Background: Salt status plays a pivotal role in angiotensin-II-induced organ damage by regulating reactive oxygen species status, and it is reported that reactive oxygen species activate mineralocorticoid receptors.
Method: To clarify the role of reactive oxygen species-related mineralocorticoid receptor activation in angiotensin-II-induced cardiac dysfunction, we examined the effect of the following: salt status; an MR antagonist, eplerenone; and an antioxidant, tempol in angiotensin-II-loaded Sprague-Dawley rats.

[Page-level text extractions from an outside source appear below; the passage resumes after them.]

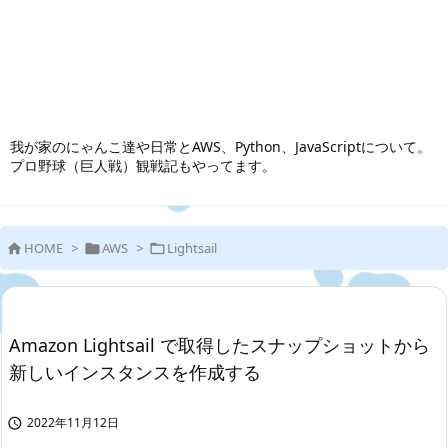
我が家のにゃんこ達や日常とAWS、Python、JavaScriptについて。
プロ野球（巨人戦）観戦記もやってます。
HOME
>
AWS
>
Lightsail



Amazon Lightsail で取得したスナップショットから
新しいインスタンスを作成する
2022年11月12日

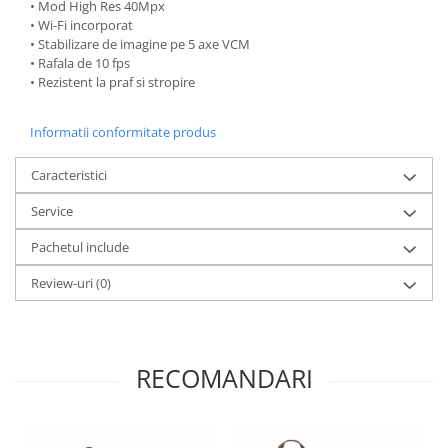
• Mod High Res 40Mpx
• Wi-Fi incorporat
Adaptoare pentru convertoare sau
• Stabilizare de imagine pe 5 axe VCM
filtre
• Rafala de 10 fps
Alimentatoare 220V
• Rezistent la praf si stropire
Cabluri
Informatii conformitate produs
Carcase de tip Cage, pentru
integrare in sisteme video
Caracteristici
complexe
Curatare Senzor
Service
Huse de ploaie
Pachetul include
Microfoane / Reportofoane
Nivela patina
Review-uri
(0)
Ocular
Transmitator de fisiere fara fir
RECOMANDARI
Vizor
Accesorii diverse
Genti, Rucsacuri, Troller foto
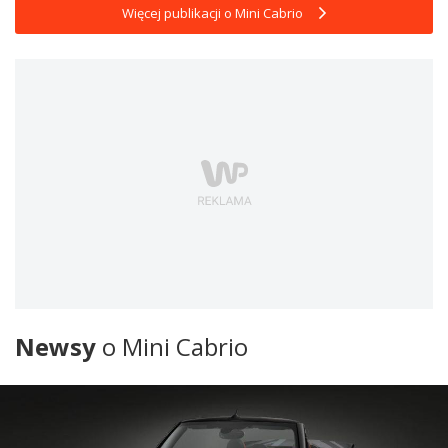
Więcej publikacji o Mini Cabrio
Newsy
o Mini Cabrio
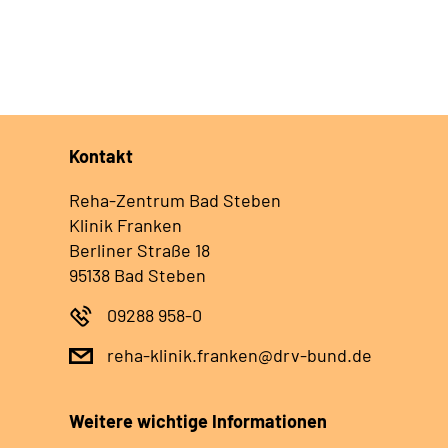
Kontakt
Reha-Zentrum Bad Steben
Klinik Franken
Berliner Straße 18
95138 Bad Steben
09288 958-0
reha-klinik.franken@drv-bund.de
Weitere wichtige Informationen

Results: Angiotensin-II/salt-loading elevated blood pressure, and neither eplerenone nor tempol antagonized the rise in blood pressure significantly. Left ventricular diastolic function was monitored by measuring peak velocity of a mitral early inflow (E), the ratio of mitral early inflow to atrial contraction related flow (E/A), deceleration time of mitral early inflow and -dP/dt, the time constant (T), and filling pressure (left ventricular end-diastolic pressure) by echocardiography or cardiac catheterization. Despite the suppressed serum aldosterone, left ventricular diastolic function was deteriorated with angiotensin II/high salt, but not affected by angiotensin II/low salt. However, angiotensin-II/salt-induced cardiac dysfunction was restored by eplerenone and tempol. Nicotinamide adenine dinucleotide phosphateoxidase-derived superoxide formation was greater in the hearts of the angiotensin II/high-salt rats than of the angiotensin II/low-salt rats. The expression of the Na(+) -H(+) exchanger isoform 1, a target of mineralocorticoid receptor activation, was significantly increased in the angiotensin II/high-salt group. Both tempol and eplerenone inhibited the angiotensin-II/salt-induced upregulation of Na(+) -H(+) exchanger isoform 1.
Conclusion: These findings demonstrate that mineralocorticoid receptor activation by oxidative stress can cause left ventricular diastolic dysfunction in a rat model of mild hypertension.